I'm trying to use Python and Beautiful soup to open a link and extract data that is embedded within a tag. I've tried to do this but exhausted my knowledge.
Here are the portions of my code and what the text looks like that I am trying to grab the data from
sauce = urllib.request.urlopen(link).read() #link is the url
soup = BeautifulSoup(sauce,'lxml')
yy = soup.select('span[id^=ctl00_ContentPlaceHolder1_Label1]')
y = yy[0]
print(y)
print(y) results in the following data:
'<span id="ctl00_ContentPlaceHolder1_Label1"><div style="width:100%;clear:both;overflow:hidden;">\
<div style="width:17%;float:left;margin-right:10px;"><span style="font-size:16px;font-weight:bold;"> \
Licensee:</span></div><div style="float:left;"><span style="font-size:14px;font-weight:bold;">Company, INC.</span></div></div><div \
style="width:100%;clear:both;overflow: hidden;"><div style="width:17%;float:left;margin-right:10px;"> \
<span style="font-size:16px;font-weight:bold;">Facility:</span></div><div style="float:left;"> \
<span style="font-size:14px;font-weight:bold;">Joes Shop</span></div></div><br/><b>Status:</b> \
Licensed<br/><b>JOE SMITH - Director</b><br/><b>Phone:</b> (555)555-5555<br/> <span style="font-size:8pt"><table \
border="1" style="padding:1px 1px 5px 1px;border:1px solid #999999;width:497px;border-collapse:collapse;"><tr><td \
width="50%"><b>Daytime Hours:</b> 07:30 AM - 03:30 PM</td><td width="50%"><b>Nighttime Hours:</b> \
N/A - N/A</td></tr><tr><td width="50%"><b>Daytime Ages:</b> 4 YRS Through 5 YRS</td><td width="50%"><b> \
Nighttime Ages:</b> N/A</td></tr></table></span><br/><span style="font-size:12px;font-weight:bold;"> \
Mailing Address:</span><br/><span style="font-size:12px;">1909 CENTRAL PARK</span><br/> \
<span style="font-size:12px;">NEW YORK</span>, <span style="font-size:12px;">NY</span> \
<span style="font-size:12px;">58756</span><br/><br/><span style="font-size:12px;font-weight:bold;"> \
Street Address:</span><br/><span style="font-size:12px;">3996 Rhode Ave</span><br/> \
<span style="font-size:12px;">Cleveland</span>, <span style="font-size:12px;">OH</span> <span style="font-size:12px;">58475</span></span>'
I've tried:
ystring = y.getText(separator=u' ')
But this only left me with all the text and titles and all I want is the actual name, phone number, address, etc.

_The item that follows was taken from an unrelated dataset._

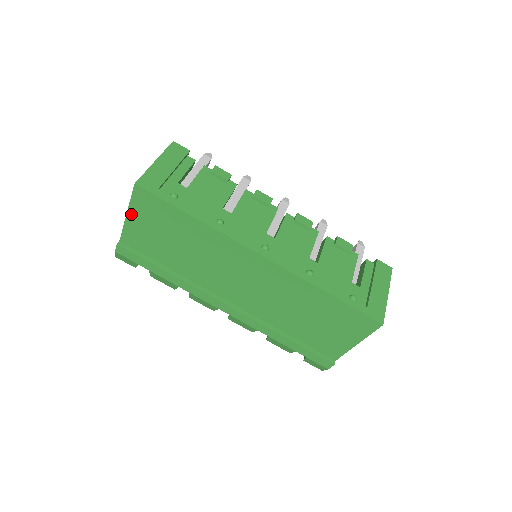
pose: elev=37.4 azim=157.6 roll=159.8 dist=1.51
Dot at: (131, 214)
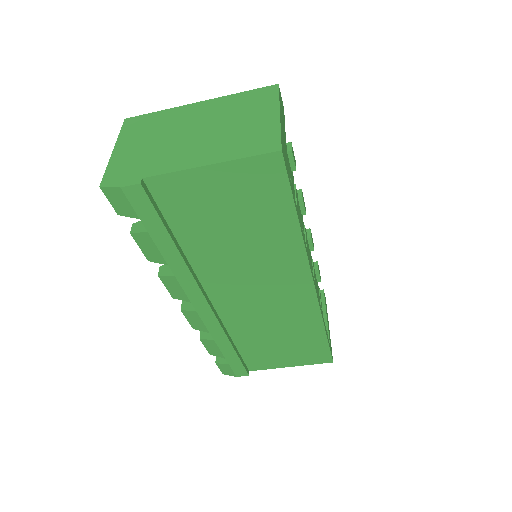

Specifically, I'm trying to extract from this the following: Licensee (Company, Inc), Facility (Joes Shop), Status (Licensed), Director (Joe Smith), Phone ((555) 555-5555), Daytime Hours (07:30 AM - 03:30 PM), Nighttime Hours (N/A - N/A), Daytime Ages (4 YRS Through 5 YRS), Nighttime Ages (N/A), Mailing Address (1909 Central Park, New York, NY, 58756 (separate Street, City, State, zip by commas, and Street Address (3996 Rhode Ave, Cleveland, OH 58475))
Any thoughts or suggestions are greatly appreciated.